Job: Pick out each line below containing "toggle".

Data in this exercise:
§

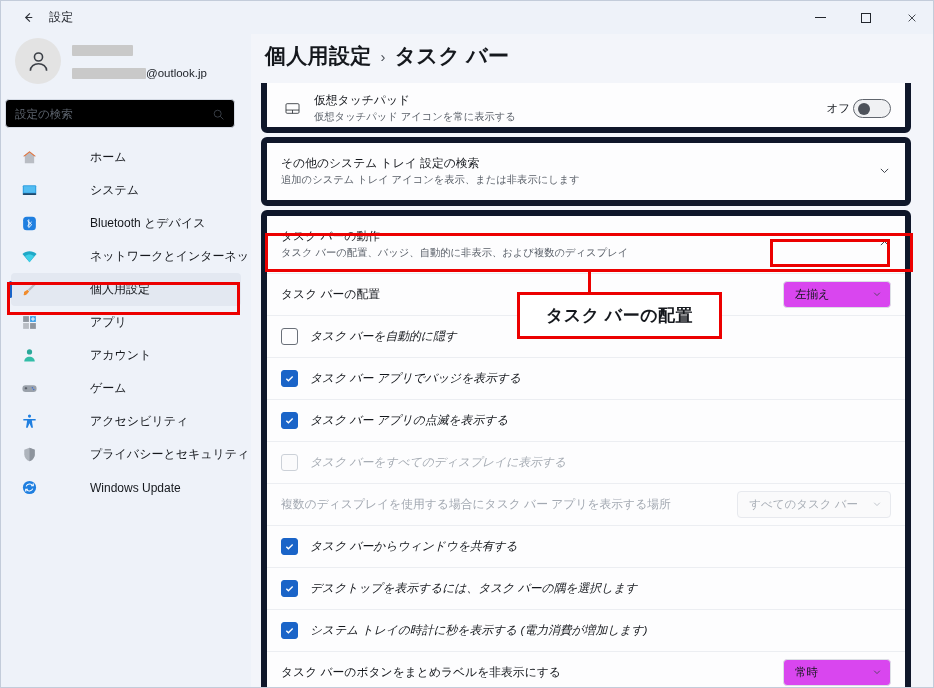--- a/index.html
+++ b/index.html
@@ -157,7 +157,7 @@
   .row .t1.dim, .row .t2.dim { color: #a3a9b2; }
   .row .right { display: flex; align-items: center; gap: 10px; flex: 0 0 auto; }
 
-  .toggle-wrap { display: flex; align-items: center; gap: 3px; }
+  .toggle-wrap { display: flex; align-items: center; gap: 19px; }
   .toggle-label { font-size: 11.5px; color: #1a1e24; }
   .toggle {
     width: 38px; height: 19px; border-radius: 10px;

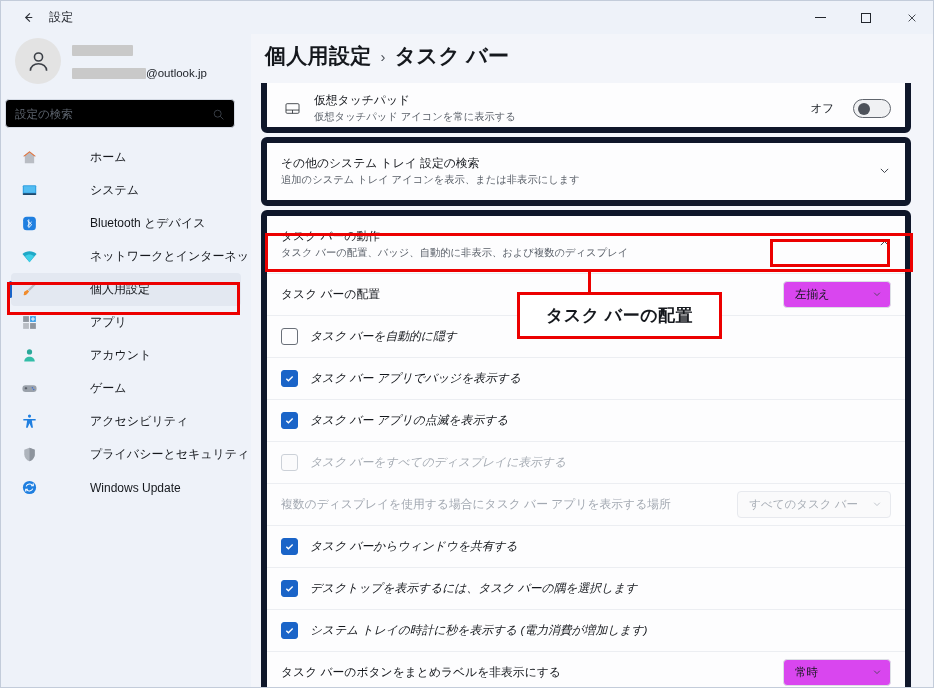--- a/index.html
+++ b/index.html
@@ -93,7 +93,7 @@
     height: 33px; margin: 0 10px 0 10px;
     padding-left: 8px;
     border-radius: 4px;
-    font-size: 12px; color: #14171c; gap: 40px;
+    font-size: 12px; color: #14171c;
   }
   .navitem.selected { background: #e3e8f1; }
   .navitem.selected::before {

§

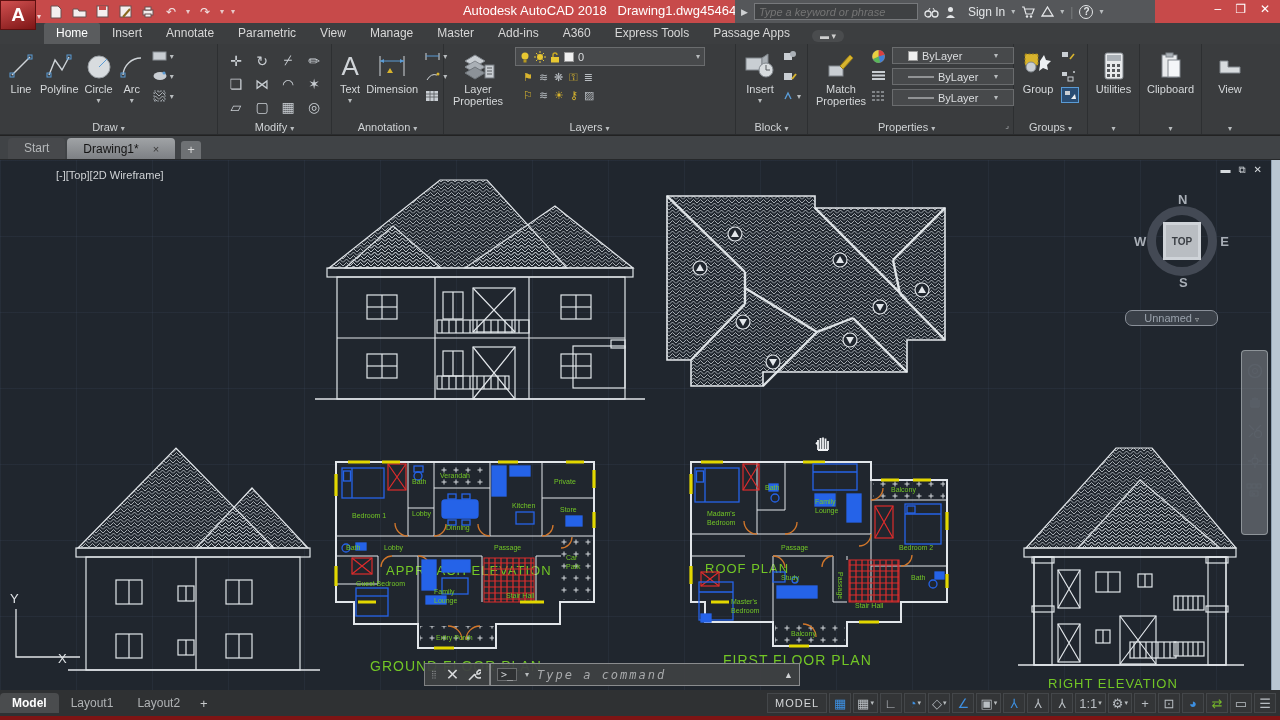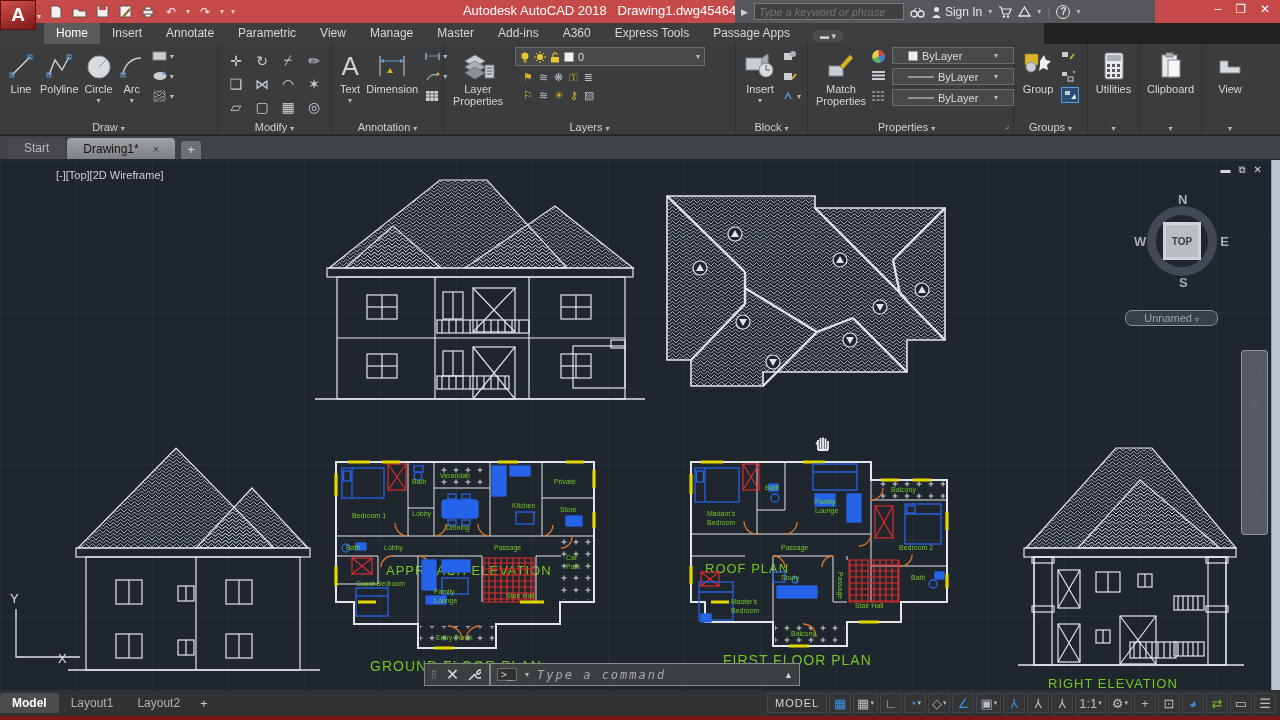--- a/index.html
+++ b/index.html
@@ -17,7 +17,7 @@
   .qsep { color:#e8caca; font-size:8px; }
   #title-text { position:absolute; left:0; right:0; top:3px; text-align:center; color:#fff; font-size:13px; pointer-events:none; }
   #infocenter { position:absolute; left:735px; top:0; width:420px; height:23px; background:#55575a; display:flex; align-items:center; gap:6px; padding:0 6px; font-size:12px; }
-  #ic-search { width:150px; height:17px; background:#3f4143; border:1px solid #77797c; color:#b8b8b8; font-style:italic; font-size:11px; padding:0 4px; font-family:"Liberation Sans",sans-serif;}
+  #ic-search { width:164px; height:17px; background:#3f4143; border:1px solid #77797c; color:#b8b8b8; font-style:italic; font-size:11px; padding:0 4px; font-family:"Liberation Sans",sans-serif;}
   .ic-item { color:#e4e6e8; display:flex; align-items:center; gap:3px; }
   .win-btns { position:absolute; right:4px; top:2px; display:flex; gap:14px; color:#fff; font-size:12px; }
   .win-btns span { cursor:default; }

§

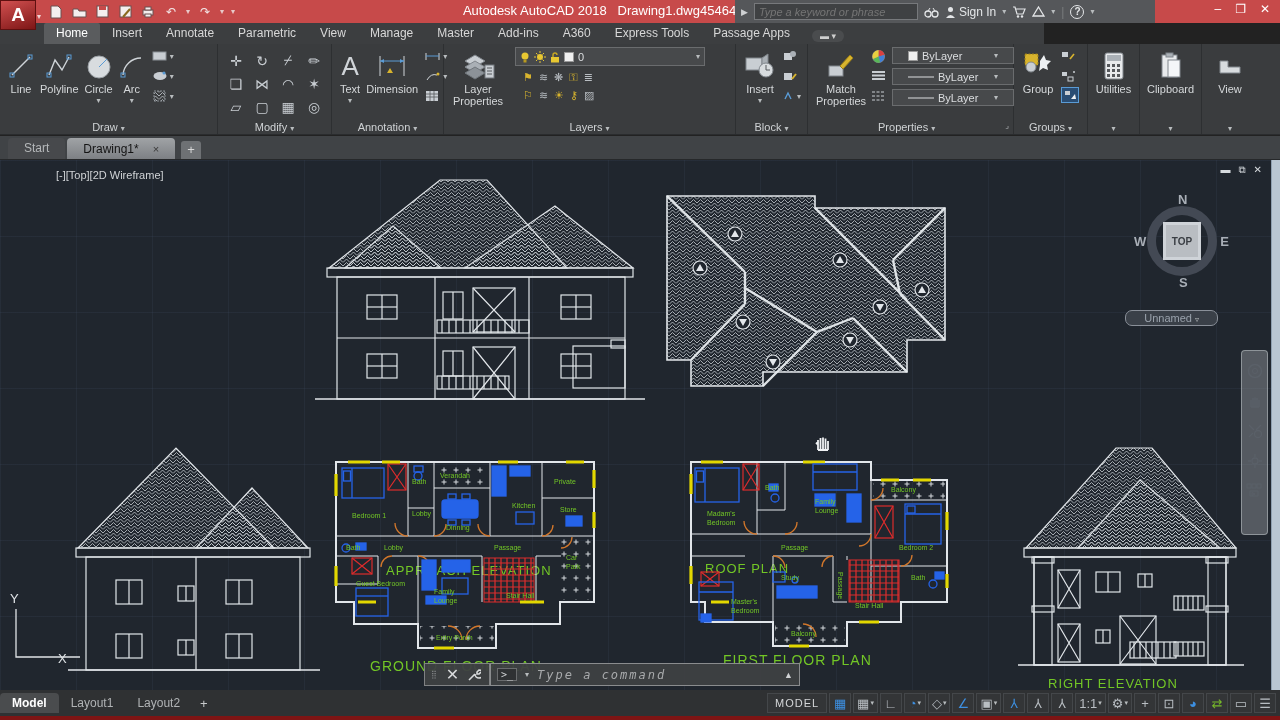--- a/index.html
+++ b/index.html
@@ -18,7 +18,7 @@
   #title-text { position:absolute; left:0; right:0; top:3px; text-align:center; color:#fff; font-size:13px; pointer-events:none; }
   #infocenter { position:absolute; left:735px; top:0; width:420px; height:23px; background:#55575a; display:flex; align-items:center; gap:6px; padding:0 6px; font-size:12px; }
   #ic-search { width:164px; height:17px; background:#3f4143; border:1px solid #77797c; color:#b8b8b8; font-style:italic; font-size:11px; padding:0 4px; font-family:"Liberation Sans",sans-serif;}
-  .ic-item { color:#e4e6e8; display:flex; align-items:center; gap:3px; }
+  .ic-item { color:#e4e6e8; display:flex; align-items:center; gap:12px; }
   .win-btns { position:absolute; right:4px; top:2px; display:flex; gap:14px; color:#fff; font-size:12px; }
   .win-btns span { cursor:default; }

§

Response box:
-  .toggle-wrap { display: flex; align-items: center; gap: 3px; }
+  .toggle-wrap { display: flex; align-items: center; gap: 19px; }
   .toggle-label { font-size: 11.5px; color: #1a1e24; }
   .toggle {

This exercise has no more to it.